Let us note that allowing land to lay idle is, as a matter of fact, the best possible way to make the switch to organic farming. It is said that making a sudden switch to organic farming is difficult for our arable land, which has been ruined by agricultural chemicals and chemical fertilizers, but if one lets the land lay idle and avails oneself of the following method, the land will come back to life in only one year, and one will be able to raise good rice with absolutely no agricultural chemicals or chemical fertilizers.
On idle paddies just dump great quantities of such things as straw, grass, chicken manure, garbage from your kitchen, and dregs and lees from starch and tofu, if you can get them free. After you have done this, the weeds will grow luxuriously. Cut them and then either let them lie as they are, or (if you have animals) feed them to your animals and return the weeds to the soil in the form of manure. If you continue this for one season you will find that the next year, even if you begin with no fertilizer at all, mature seedlings planted a little late and wider apart than usual will grow beautifully and strong, and you will get big ears of rice even without adding any fertilizer during the season. Truly great is the recovery power of Nature.
By letting some land lay idle you can get two birds with one stone: begin the shrinkage of the cities, and manage the switch to organic agriculture. Remember, the object here is not to produce great quantities of rice, but to produce healthy rice without the use of chemicals; if the farmers eat just a little good-quality rice, that is all that matters.
Now at this time a food panic will arise, and it is inevitable that the cities will ransack the farming villages in their search for rice. But if we do not get rid of the pus, the sore will not heal. In the attempt to deal a blow to the powerful cities, we must prepare ourselves for a little bloodletting.

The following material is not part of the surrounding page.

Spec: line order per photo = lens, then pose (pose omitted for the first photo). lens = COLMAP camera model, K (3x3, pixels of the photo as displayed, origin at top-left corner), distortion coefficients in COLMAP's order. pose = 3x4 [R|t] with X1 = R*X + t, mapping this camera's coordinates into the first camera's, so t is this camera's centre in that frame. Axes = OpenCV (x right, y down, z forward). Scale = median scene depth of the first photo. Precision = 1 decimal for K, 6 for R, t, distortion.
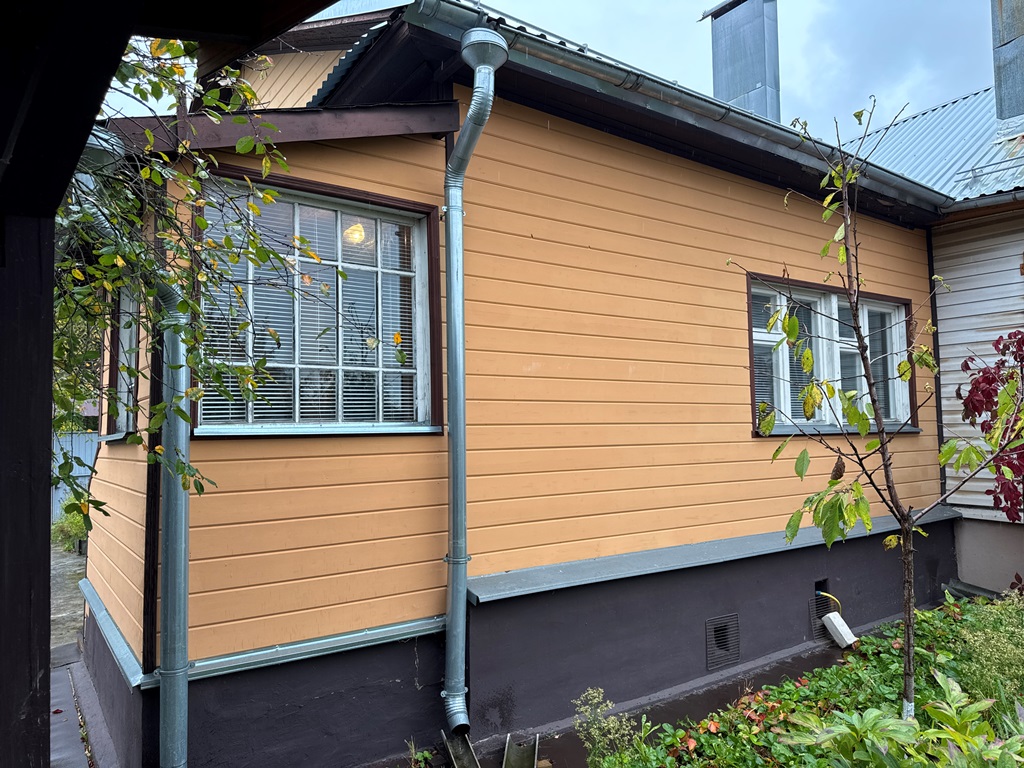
lens RADIAL K [[718.6, 0, 509.5], [0, 718.6, 383.6], [0, 0, 1]] dist [0.073566, -0.090290]
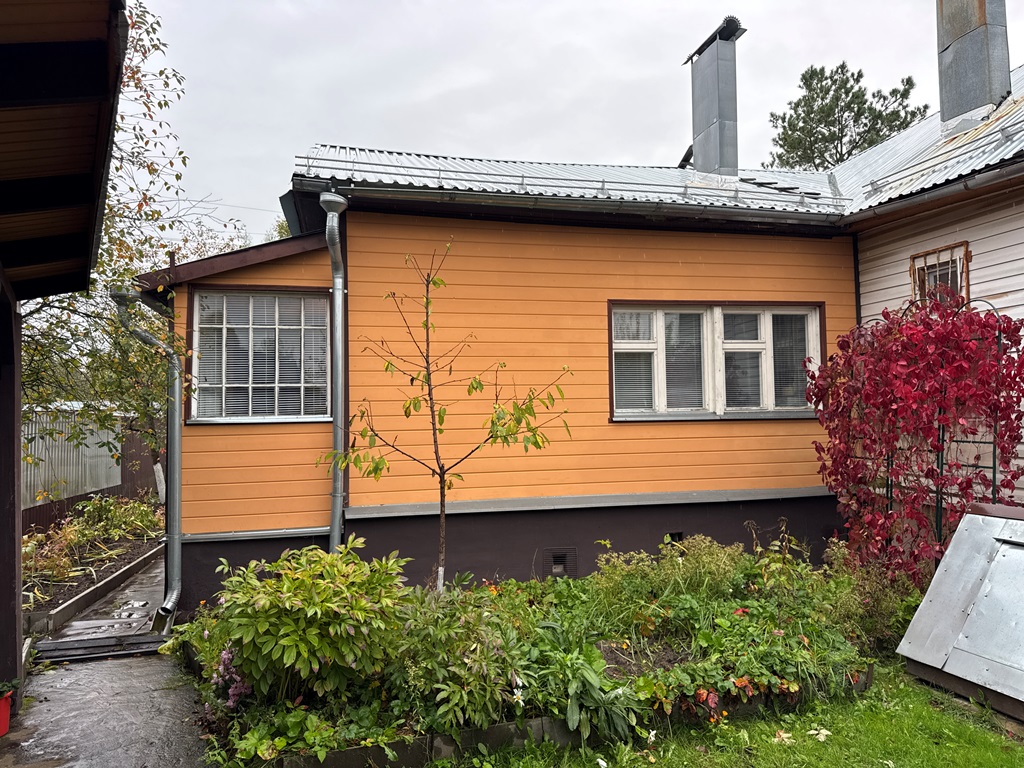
lens RADIAL K [[718.6, 0, 517.5], [0, 718.6, 385.2], [0, 0, 1]] dist [0.073566, -0.090290]
pose [[0.933040, -0.017019, -0.359370, 0.700521], [0.028083, 0.999278, 0.025588, -0.037226], [0.358675, -0.033967, 0.932844, -0.334479]]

It may be expecting too much to achieve our goal without payment of any kind.
Whether in the country or in the cities, we are faced with two clear alternatives, represented by the following two attitudes: "As long as I can gain happiness (extravagance and prosperity) now, it's all right if humanity perishes in the future," and "Even if we experience more unhappiness (austerity and a smaller scale lifestyle) than at present, humanity will survive." These are the alternatives, and we must choose one of them.
I think that, even if there is a little bloodletting, and even if the cities retreat and life becomes much more inconvenient and difficult than it is now, we should let the human race continue to exist on this Earth.
Fortunately, a full belly (extravagance) engenders laziness, but an empty belly (austerity) engenders hope. As long as, ensconced in the midst of plenty, we continue our extravagant lives, we will never have the opportunity to experience real happiness.
Supplementary Comment on "Rice Shortages"
It is said that the rice shortage (a shortage of a magnitude that brought about the need to import rice) is the result of four continuous years of bad weather, but a bigger cause is man-made — the meddling of the city.
The first of the city's mistakes is its infamous policy of reducing rice acreage. To say that "since there's too much rice you must till fewer paddies" is nothing more than a kindergartner's idea for a solution. Is this the best idea that the elite bureaucrats in the Ministry of Agriculture could come up with? And when we see that the politicians representing the farming villages just let this pass, it is obvious that they are not much smarter.